START Data section

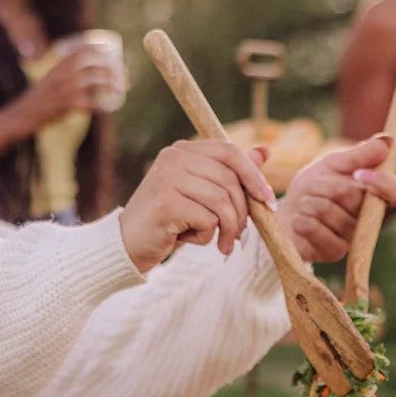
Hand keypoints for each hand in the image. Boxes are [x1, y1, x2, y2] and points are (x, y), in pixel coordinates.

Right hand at [25, 42, 121, 121]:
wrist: (26, 112)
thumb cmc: (42, 95)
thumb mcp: (52, 76)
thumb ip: (68, 70)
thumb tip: (91, 67)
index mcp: (61, 64)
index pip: (85, 50)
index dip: (102, 51)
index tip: (114, 56)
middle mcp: (65, 73)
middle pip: (96, 65)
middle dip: (115, 68)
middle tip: (126, 76)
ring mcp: (68, 88)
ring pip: (98, 81)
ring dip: (114, 85)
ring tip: (123, 89)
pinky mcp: (70, 105)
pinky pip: (93, 104)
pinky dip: (105, 107)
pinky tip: (112, 108)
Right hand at [118, 140, 275, 272]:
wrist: (127, 245)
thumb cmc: (169, 220)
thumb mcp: (202, 194)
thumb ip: (231, 172)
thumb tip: (266, 150)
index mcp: (183, 150)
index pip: (230, 152)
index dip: (254, 176)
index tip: (268, 201)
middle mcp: (173, 158)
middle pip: (230, 180)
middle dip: (242, 213)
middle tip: (237, 236)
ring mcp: (167, 178)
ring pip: (222, 201)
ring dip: (227, 228)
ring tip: (220, 243)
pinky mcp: (166, 202)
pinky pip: (207, 219)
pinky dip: (206, 236)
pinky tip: (189, 240)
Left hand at [279, 135, 395, 261]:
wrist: (288, 212)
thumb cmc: (316, 187)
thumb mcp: (335, 164)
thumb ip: (360, 154)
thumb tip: (388, 140)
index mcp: (379, 195)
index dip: (386, 184)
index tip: (359, 174)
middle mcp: (371, 219)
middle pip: (353, 195)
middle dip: (325, 185)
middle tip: (316, 186)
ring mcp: (354, 239)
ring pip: (329, 211)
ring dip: (309, 201)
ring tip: (306, 203)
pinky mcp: (334, 253)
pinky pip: (316, 230)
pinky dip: (302, 219)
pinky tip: (301, 220)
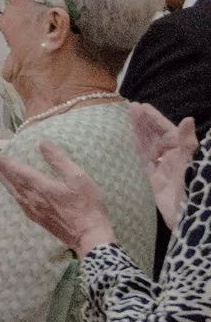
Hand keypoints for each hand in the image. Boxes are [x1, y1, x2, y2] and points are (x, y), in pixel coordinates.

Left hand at [0, 141, 113, 255]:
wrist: (88, 235)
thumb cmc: (86, 205)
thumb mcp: (77, 177)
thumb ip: (59, 160)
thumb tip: (42, 143)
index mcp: (41, 187)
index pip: (19, 172)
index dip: (7, 163)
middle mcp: (33, 199)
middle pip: (14, 183)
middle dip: (2, 171)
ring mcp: (35, 211)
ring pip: (15, 193)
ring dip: (5, 182)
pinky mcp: (39, 219)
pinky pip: (21, 204)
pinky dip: (14, 195)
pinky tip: (15, 195)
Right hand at [129, 101, 197, 228]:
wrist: (187, 216)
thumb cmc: (193, 187)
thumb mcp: (192, 163)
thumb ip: (188, 142)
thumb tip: (188, 119)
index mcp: (182, 150)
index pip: (167, 129)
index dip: (154, 118)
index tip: (142, 106)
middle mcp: (172, 156)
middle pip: (156, 135)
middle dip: (144, 122)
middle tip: (131, 107)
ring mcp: (162, 167)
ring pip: (148, 145)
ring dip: (139, 132)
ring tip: (128, 118)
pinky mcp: (153, 179)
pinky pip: (144, 160)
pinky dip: (138, 149)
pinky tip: (131, 139)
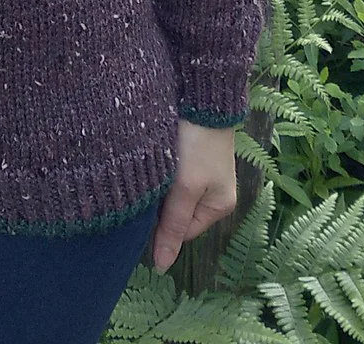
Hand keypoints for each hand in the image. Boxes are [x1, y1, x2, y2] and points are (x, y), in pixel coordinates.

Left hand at [150, 118, 239, 274]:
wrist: (203, 96)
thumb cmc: (198, 144)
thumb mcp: (185, 187)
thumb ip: (172, 226)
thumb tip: (162, 267)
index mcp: (220, 205)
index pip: (182, 230)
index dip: (161, 224)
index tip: (143, 207)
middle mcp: (213, 192)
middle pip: (177, 212)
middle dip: (159, 203)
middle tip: (144, 187)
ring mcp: (203, 173)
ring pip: (172, 192)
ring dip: (159, 186)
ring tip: (147, 172)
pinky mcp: (191, 154)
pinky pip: (172, 174)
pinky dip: (161, 171)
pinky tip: (151, 162)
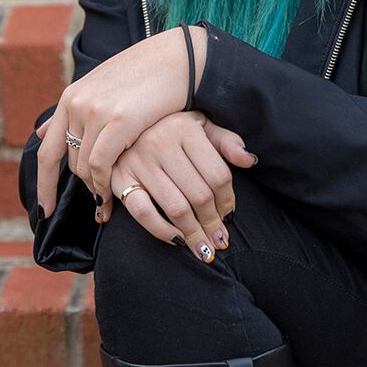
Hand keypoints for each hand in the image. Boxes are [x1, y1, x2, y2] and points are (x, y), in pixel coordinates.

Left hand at [33, 25, 207, 218]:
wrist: (178, 58)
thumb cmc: (145, 76)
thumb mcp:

END Data section

A faithful, complete copy of the records above is required, one that contains no pictures.

Hand keypoints for each hand in the image. Boxes are [x1, y1, x2, y2] and points are (x, y), in pixel coordinates.

Right hand at [25, 42, 121, 121]:
wrist: (26, 112)
thumb cmc: (42, 95)
thumb mcp: (52, 76)
thumb ip: (68, 70)
thumb tip: (91, 67)
index mcp: (61, 64)
index pip: (85, 50)
index dip: (102, 51)
index tip: (114, 56)
middle mcp: (65, 73)
middle pip: (96, 65)
middle dip: (115, 68)
middle tip: (126, 76)
ring mcp: (68, 88)
ring pip: (98, 81)
ring dip: (114, 85)
ring tip: (123, 89)
pinky mcp: (70, 105)
pinky pip: (93, 104)
pinky dip: (105, 107)
pinky tip: (112, 108)
Right hand at [118, 140, 275, 272]:
wrist: (127, 245)
thumb cmc: (169, 220)
thumb mcp: (202, 194)
thumb ip: (231, 172)
thumb tip: (266, 150)
index mcp: (183, 150)
index pip: (230, 152)
index dip: (254, 176)
index tip: (268, 201)
middle mcp: (173, 158)
middle pip: (230, 180)
middle dip: (242, 213)
middle tip: (237, 236)
ring mcp: (167, 178)
ring pip: (222, 201)
ring dip: (227, 228)
ring tip: (220, 243)
pinky mcp: (166, 202)
pinky pip: (207, 219)
pinky dip: (206, 236)
pinky tip: (189, 240)
Left hand at [279, 135, 395, 261]:
wrist: (288, 212)
thumb cmc: (316, 187)
thumb mcp: (335, 164)
thumb ip: (360, 154)
thumb tip: (388, 140)
index mcp: (379, 195)
index dip: (386, 184)
index tip: (359, 174)
middle mcp: (371, 219)
middle pip: (353, 195)
middle dip: (325, 185)
middle tip: (316, 186)
ring mcp: (354, 239)
ring pip: (329, 211)
ring dip: (309, 201)
ring tip: (306, 203)
pinky mcp: (334, 253)
pinky pip: (316, 230)
pinky dip: (302, 219)
pinky tip: (301, 220)
Hand keypoints for each hand in the image. Boxes are [x1, y1, x2, y2] and points are (x, y), in pixel coordinates.

Left hand at [0, 141, 113, 255]:
wrist: (88, 235)
thumb cmc: (86, 205)
thumb mcp: (77, 177)
thumb ip: (59, 160)
thumb tip: (42, 143)
index mcp: (41, 187)
index pip: (19, 172)
index dip: (7, 163)
middle mcp: (33, 199)
middle pip: (14, 183)
middle dip: (2, 171)
ring mcp: (35, 211)
ring pip: (15, 193)
ring dip: (5, 182)
pinky mcp: (39, 219)
pinky pip: (21, 204)
pinky dip: (14, 195)
pinky tip: (15, 195)
Right hand at [129, 101, 197, 228]:
wrist: (187, 216)
thumb cmc: (193, 187)
thumb mcp: (192, 163)
thumb ip: (188, 142)
thumb tip: (188, 119)
index mcp: (182, 150)
index pip: (167, 129)
index dip: (154, 118)
index tip: (142, 106)
middle mcp: (172, 156)
middle pip: (156, 135)
middle dip: (144, 122)
middle tip: (131, 107)
ring mcp: (162, 167)
ring pip: (148, 145)
ring dip: (139, 132)
ring tip: (128, 118)
pinky mcp: (153, 179)
pinky pip: (144, 160)
pinky dip: (138, 149)
pinky tip: (131, 139)
Hand keypoints for each hand in the image. Boxes are [x1, y1, x2, y2] and points are (x, y), in pixel coordinates.

Left hand at [150, 118, 239, 274]:
wrist: (203, 96)
thumb cmc: (198, 144)
thumb mcp: (185, 187)
thumb ip: (172, 226)
thumb tip: (162, 267)
index mcp: (220, 205)
index pip: (182, 230)
index dip: (161, 224)
index tip: (143, 207)
middle mcp: (213, 192)
middle pip: (177, 212)
middle dip: (159, 203)
middle tip: (144, 187)
ring mcp: (203, 173)
ring pip: (172, 192)
ring dip: (159, 186)
ring tip: (147, 172)
pinky mcp: (191, 154)
pinky pip: (172, 174)
pinky dip: (161, 171)
pinky tip: (151, 162)
Hand keypoints for each hand in the image. Boxes are [x1, y1, x2, y2] and points are (x, y), in pixel coordinates.

Left hand at [33, 25, 207, 218]:
wrist: (178, 58)
thumb cmc: (145, 76)
thumb mcp:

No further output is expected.